Who will succeed Kofi Annan as UN Secretary General is a hot question among diplomats. Shashi Tharoor, UN Under Secretary General, explores what the job involves.

“The most impossible job on earth” was how the first United Nations Secretary General, Trygve Lie, described the post to his successor, Dag Hammarskjold, in 1953. Time has not made the job any easier.

The framers of the UN Charter gave the Secretary General two distinct functions: “chief administrative officer of the Organization” and also an independent official whom the General Assembly and Security Council can entrust with certain unspecified (but implicitly political) tasks. Each holder of the office must demonstrate whether he is more Secretary than General.

Paradoxes abound. The Secretary General is expected to enjoy the backing of governments, especially the five permanent members of the Security Council, but be above partiality to any of them. He establishes his credentials by bureaucratic or diplomatic service, but, once elected, must transcend his past and serve as a voice of the world, even a “secular Pope.”

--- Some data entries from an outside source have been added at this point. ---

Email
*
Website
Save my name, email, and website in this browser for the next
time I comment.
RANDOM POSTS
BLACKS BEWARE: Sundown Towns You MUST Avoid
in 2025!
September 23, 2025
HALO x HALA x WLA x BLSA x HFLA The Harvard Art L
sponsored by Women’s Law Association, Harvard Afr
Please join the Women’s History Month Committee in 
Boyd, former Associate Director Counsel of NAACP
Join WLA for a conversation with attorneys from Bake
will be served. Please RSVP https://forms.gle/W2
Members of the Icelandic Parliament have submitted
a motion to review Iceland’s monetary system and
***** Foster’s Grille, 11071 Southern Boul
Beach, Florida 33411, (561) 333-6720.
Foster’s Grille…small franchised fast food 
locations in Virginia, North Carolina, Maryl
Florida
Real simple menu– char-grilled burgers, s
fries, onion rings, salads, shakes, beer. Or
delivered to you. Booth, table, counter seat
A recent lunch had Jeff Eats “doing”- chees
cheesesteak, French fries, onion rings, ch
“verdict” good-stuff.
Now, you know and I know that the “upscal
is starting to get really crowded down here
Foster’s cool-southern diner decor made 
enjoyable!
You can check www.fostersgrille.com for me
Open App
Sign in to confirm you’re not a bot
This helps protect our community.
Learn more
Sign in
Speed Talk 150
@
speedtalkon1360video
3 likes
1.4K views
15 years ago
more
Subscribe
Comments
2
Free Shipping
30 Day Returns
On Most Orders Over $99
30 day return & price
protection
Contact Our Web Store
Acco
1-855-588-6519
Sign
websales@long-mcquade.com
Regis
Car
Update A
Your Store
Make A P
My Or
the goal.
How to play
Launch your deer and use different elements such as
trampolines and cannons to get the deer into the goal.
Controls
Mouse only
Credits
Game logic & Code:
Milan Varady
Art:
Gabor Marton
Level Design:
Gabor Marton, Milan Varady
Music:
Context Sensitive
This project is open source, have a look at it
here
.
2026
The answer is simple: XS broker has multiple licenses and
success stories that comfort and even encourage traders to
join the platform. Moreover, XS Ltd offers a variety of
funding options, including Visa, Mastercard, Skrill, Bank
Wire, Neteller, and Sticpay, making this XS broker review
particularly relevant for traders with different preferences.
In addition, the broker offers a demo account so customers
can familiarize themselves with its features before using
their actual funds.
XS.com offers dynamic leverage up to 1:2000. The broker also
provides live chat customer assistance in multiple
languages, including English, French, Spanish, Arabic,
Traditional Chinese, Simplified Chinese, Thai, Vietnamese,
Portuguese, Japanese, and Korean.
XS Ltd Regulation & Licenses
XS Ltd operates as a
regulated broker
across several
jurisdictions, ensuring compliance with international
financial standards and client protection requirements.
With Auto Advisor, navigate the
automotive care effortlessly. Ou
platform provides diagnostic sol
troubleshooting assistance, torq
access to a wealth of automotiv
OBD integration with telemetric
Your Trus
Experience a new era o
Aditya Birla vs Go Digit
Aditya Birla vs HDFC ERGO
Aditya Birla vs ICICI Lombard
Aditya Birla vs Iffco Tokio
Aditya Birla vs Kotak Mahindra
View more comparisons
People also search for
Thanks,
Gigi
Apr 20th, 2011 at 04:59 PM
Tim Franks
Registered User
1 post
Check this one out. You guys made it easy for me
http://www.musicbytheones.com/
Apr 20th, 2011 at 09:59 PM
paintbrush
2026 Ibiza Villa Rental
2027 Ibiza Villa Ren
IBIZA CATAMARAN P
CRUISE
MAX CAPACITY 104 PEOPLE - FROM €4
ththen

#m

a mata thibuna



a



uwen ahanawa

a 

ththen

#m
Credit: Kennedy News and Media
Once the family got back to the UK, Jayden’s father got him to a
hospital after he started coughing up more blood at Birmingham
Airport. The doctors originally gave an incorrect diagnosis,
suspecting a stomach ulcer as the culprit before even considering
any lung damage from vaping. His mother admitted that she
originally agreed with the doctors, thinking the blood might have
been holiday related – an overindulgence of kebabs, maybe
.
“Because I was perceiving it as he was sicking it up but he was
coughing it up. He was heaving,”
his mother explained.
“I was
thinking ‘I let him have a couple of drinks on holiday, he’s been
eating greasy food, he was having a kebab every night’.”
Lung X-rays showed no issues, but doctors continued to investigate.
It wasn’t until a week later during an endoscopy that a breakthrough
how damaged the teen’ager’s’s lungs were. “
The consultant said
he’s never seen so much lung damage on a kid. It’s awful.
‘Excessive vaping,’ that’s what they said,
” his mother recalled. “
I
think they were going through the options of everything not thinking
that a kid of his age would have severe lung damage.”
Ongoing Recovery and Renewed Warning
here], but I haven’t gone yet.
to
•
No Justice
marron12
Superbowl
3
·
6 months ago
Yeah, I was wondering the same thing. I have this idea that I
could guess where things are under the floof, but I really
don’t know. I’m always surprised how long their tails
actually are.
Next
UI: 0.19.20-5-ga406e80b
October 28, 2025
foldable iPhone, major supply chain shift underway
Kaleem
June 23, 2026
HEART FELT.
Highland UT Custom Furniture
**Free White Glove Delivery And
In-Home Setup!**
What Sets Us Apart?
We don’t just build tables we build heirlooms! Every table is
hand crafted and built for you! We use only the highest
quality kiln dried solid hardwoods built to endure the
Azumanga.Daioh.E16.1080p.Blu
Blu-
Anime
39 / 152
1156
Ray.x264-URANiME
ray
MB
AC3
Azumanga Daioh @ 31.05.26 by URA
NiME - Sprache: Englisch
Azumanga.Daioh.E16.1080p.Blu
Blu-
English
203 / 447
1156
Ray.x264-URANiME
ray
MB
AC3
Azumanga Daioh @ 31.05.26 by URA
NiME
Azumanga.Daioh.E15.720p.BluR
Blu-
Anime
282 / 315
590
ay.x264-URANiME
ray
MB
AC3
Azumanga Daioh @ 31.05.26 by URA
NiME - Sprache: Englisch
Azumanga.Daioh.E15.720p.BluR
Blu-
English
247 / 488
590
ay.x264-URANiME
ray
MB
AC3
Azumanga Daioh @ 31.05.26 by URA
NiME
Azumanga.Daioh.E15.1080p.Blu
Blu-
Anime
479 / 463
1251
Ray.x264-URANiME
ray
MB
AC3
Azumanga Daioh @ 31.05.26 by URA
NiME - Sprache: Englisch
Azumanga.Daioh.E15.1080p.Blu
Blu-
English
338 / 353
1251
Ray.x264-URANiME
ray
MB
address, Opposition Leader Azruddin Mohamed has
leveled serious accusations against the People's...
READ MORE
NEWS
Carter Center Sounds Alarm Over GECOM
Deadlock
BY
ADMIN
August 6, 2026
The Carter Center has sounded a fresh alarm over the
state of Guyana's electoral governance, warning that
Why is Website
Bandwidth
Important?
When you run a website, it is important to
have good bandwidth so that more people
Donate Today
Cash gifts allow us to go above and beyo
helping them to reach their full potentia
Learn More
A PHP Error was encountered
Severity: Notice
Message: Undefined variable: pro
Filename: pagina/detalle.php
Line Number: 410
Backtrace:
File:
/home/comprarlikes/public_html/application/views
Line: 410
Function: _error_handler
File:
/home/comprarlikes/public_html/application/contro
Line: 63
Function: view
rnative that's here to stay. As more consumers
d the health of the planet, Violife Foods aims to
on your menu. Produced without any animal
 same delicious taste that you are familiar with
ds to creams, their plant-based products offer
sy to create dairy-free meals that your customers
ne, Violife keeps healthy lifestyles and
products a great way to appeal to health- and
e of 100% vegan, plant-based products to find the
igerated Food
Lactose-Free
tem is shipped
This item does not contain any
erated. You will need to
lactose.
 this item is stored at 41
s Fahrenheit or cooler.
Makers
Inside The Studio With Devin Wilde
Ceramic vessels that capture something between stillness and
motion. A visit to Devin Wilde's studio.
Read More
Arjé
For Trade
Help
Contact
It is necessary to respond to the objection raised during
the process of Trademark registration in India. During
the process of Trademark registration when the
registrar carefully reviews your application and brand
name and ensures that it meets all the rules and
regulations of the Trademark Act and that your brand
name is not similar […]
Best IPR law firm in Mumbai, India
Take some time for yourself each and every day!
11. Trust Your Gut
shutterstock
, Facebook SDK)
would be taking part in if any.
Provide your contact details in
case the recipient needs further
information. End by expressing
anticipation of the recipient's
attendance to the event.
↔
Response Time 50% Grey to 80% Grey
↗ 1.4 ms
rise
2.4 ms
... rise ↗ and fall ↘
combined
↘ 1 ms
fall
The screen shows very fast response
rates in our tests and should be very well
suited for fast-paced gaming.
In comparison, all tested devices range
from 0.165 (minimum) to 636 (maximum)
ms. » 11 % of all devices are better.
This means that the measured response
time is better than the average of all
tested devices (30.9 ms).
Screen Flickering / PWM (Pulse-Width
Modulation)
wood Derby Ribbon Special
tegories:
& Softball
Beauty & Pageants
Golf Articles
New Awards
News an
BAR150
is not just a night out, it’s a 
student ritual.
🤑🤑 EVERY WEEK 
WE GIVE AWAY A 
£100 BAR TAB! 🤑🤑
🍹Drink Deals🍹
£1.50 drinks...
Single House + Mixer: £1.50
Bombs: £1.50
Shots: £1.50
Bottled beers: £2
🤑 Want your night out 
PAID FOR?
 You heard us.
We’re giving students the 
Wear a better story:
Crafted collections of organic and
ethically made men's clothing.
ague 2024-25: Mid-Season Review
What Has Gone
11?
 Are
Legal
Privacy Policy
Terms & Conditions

The Secretary General is entrusted with assisting member states to make sound and well-informed decisions, which he is then obliged to execute, but he is also authorized to influence their work and even to propose actions that they should undertake. He administers a complex organization and serves as head of the UN agencies, but must exercise this role within budgetary and regulatory constraints imposed by the member governments.

True, the Secretary General has an unparalleled agenda-shaping authority. But he does not have the power to execute all his ideas, and he articulates a vision that only governments can fulfill. He moves the world, but he cannot direct it.